● **Study text**
- Opening Delimiter -

Have a look at our next example
where you have a function 2x minus 1
that’s being multiplied
with a sin of something.
So, it’s a sin function.
We have decided that we are going
to use integration by parts,
but usually when you have 2
functions multiplying together,
you have only 2 options.
You either use the substitution
method or integration by parts.
So we have sine of 3x dx.
Since I have decided that we are going
to be doing integration by parts here,
I’m going to write my formula.
So I have uv' dx equals to
uv minus the integral of vdu dx.
I’m also going to remind you
a little bit about trig
So, sine goes to cos and
cos goes to minus sine.
Differentiate in that direction,
integrate in that direction.
So I’ve got all the information or the
things my mind could perhaps slip up on,
on the side here before
I start this question.
So let’s split this into 2.
U equals to 2X minus 1.
V' equals the sine of 3X.
This, we’re going to differentiate.
This, we’re going to integrate
to get your u' and v.
U' gives me 2 and v gives me --
remember we are integrating that,
so sine integrates to minus cos.
So that’s going to go to minus
cos 3X and when you integrate,
you divide by the differential.
We put this all into the formula.
So you have u times v from here firstly.
You multiply u with v to give you minus
and we just put this minus on the outside
and then I have 2x minus 1
multiplied by cos of 3x over 3,
minus the integral of vdu dx
So, the integral of those two terms here.
So if I do u' first, I’ve got 2
multiplied by -cos of 3x over 3, dx.
Again, look at your integral,
that’s looking good.
We have only one function of X.
There are few things we
need to tidy up before,
but the good news is, that there is just
1 function of X which we can deal with.
So, you can move that 3 here.
So we can re-write this as minus 2x
minus 1 over 3 multiplied by cos of 3x.
There is no reason you need to
do that, but 3 can stay anywhere,
it’s dividing that entire term.
Let’s take this 2 over
3 out of the integral
or let’s do this minus and a minus first.
So, let’s do the plus and out of the
integral, we are also taking 2 over 3 out,
leaving us with just the
integral of cos 3X.
So it’s easy as you can make it
before you start to integrate.
So I’ve done minus times a minus
to give me a plus, this sign here.
And then, I’ve also taken this 2 and 3 out.
So, 2 is multiplying
here and dividing there.
So I’ve written as a fraction 2 over 3.
Now, I just need to integrate.
If I re-write this as
minus 2x minus 1 over 3,
cos of 3x not much more I
can do on the outside.
We got a plus 2 over 3 here.
I’m integrating cos of 3x,
so cos integrates to sine.
But remember, do this 1
step at a time firstly.
You have sine of 3x and then divide
it by the differential which is 3.
And then once I’ve multiplied
it through, I’ll add my plus C.
So this gives me minus 2x
minus 1 over 3, cos of 3X.
These 2 numbers can
multiply at the bottom,
so that gives me plus 2 over 9,
sine of 3X plus C.

- Closing Delimiter -

● **What is expected**
Turn the part of the integration-by-parts lesson that runs from "So let's split this into 2" through "you divide by the differential" into a short list that keeps its main facts.

● **Given information**
- Opening Delimiter -

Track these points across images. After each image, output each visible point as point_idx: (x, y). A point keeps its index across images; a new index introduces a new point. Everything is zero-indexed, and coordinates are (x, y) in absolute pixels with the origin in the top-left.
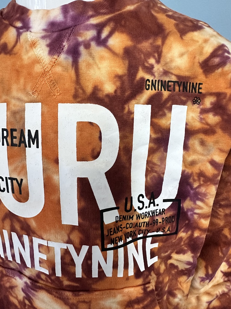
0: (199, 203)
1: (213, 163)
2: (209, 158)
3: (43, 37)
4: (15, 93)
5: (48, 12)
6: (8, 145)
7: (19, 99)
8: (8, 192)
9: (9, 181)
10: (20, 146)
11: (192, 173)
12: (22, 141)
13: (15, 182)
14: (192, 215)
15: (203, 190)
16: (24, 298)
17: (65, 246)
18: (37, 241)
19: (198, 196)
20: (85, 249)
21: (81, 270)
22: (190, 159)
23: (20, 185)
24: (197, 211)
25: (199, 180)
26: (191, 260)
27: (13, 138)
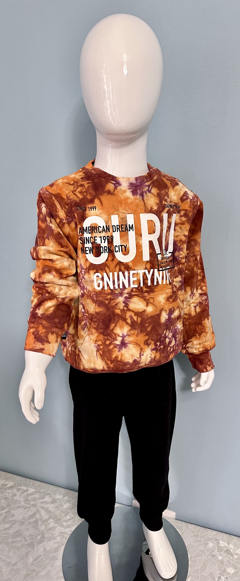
0: (181, 252)
1: (185, 235)
2: (183, 234)
3: (129, 189)
4: (121, 211)
5: (129, 178)
6: (120, 231)
7: (123, 213)
8: (119, 252)
9: (120, 247)
10: (125, 231)
11: (177, 240)
12: (126, 229)
13: (123, 247)
14: (179, 258)
15: (182, 247)
16: (124, 306)
17: (144, 271)
18: (132, 272)
19: (180, 249)
20: (152, 270)
21: (150, 281)
22: (176, 234)
23: (125, 248)
24: (180, 256)
25: (180, 243)
26: (181, 279)
27: (122, 228)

- Closing Delimiter -

● **Result of the task**
- Split the product into two parts: u = 2x − 1 and v' = sin 3x.
- Differentiate u to get u' = 2.
- Integrate v' to get v: sine integrates to minus cos, giving −cos 3x.
- When integrating, divide by the differential (here 3), so v = −cos 3x over 3.